Bu aşamadan sonra yaşanacak temel zorluk, yeni müşteri kazanımı ile birlikte, müşterilerin elde tutulması olacaktır. Priori Data ve Finder tarafından yapılan bir araştırmaya göre; öncü kabul edilen Monzo, Revolut ve Starling müşterilerinin %47’si hesabında 1,000 Sterlin daha az para tutuyor ve nakitlerini daha güvende hissettikleri geleneksel bankalarda tutmayı tercih ediyorlar. COVID-19 ile birlikte bu algıyı yıkmaya çalışan bankalara en büyük destek ise Birleşik Krallık örneğinde devletten geldiği söylenebilir. Krizde ardı adına kredi ve hibe paketi açıklayan hükümet, bu fonları bankalar üzerinden halka ulaştırırken, büyük bankalar ani karara uyum sağlayamadı ve insanların alternatif aramasına sebep oldular. Verilecek kredinin tamamının devlet garantisinde olmasına karşın, Barclays’in sistemsel hatalardan dolayı haftalarca müşterilerini krizle baş başa bıraktığı ve yalnızca %37’sine bu krediyi verebildiği ortaya çıktı.

Diğer yanda Lloyds, yeni Business hesap başvuru alamayacağını açıkladı. Buna karşılık, Starling Bank öncülüğünde Challenger Bankalar konsorsiyum oluşturarak Merkez Bankasından akreditasyon aldı ve kredi verebilir hale geldi. Tüm başvuru süreçleri zaten dijital ortamda yürüttüğü için de yeni müşteri kazanmaya devam etti. Sadece Starling Bank’ın 19.000 Kobi’ye toplam 500 Milyon Sterlin kredi verdiğini belirtelim. Üstelik de kredi onayında “ana banka olarak Starling kullanma şartı” konulduğu için de binlerce sadık müşteri kazandı. Kredinin ilk yıl geri ödemesiz olacak şekilde 6 yıl vade ile verildiği düşünüldüğünde, aslında sürecin Fintech ve Challenger Bankalar için ne kadar büyük bir fırsat yarattığı görülebilir.

Sonuç olarak bundan sonraki süreçte, yaşanacak asıl zorluk müşterileri elde tutma, kurumsallaşmaya yatırım yapma olacaktır. Geleneksel bankalara göre daha hızlı ve müşteri dostu olduklarına ikna etmeye çalışırken, güvenli bir hizmet sunmaya çalışacaklardır. Küçük işletmeler büyük bankalardan kredi almakta zorlanırken, Challenger bankalar bu boşluğu doldurmak için daha atak davranacaklardır.

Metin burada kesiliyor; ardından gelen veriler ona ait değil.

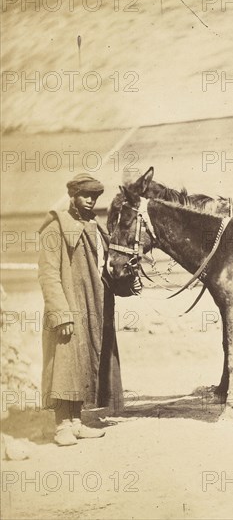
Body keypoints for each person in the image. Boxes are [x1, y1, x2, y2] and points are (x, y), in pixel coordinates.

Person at [38, 173, 123, 446]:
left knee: (82, 363)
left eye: (95, 196)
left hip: (92, 307)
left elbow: (104, 268)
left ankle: (76, 421)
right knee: (64, 363)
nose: (90, 200)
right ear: (72, 195)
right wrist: (61, 313)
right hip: (68, 305)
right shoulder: (55, 227)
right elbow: (48, 274)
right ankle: (61, 426)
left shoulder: (95, 228)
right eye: (85, 194)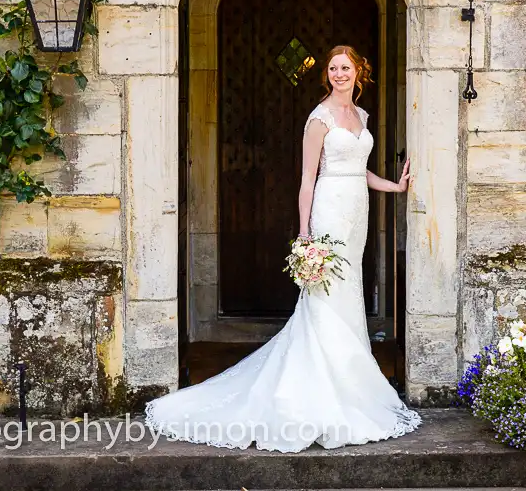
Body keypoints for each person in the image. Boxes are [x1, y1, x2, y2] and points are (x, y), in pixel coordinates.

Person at [144, 45, 420, 452]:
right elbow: (309, 178)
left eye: (345, 68)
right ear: (326, 74)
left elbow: (359, 171)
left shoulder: (361, 117)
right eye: (332, 69)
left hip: (356, 213)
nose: (339, 74)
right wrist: (306, 233)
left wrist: (394, 187)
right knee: (324, 296)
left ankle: (350, 383)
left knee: (349, 293)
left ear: (358, 72)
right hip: (327, 212)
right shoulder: (319, 118)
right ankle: (320, 391)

Öte yandan, pandeminin odak noktasını oluşturan sosyal mesafe ile sonucunda ortaya çıkan nakit kullanımındaki düşüş, kartlı ödemelerdeki artışı da beraberinde getirdi. Fintech şirketerine sorulan ilk soru olan “nakit yatırma ve çekme” işlemine olan ihtiyaç azaldı. Birleşik Krallık da dahil olmak üzere birçok AB ülkesi temassız ödeme limitlerini artırdı. Limitler Birleşik Krallık’ta 30 Sterlin’den 45 Sterline yükseltildi. Online bankacılığa kaydolan 65 yaş üstü kullanıcı sayısı Birleşik Krallık’ta %63 arttı. Online bankacılığa soğuk bakan bu müşteri grubu, bir varsayılan olarak dijital bankacılık uygulamalarını benimsemeye zorladı. Bu müşteriler dijital olarak bankacılık yapmanın ne kadar uygun olduğunun farkına vardıkça, fiziksel şubelere dönme olasılıkları da o kadar düşük olacaktır.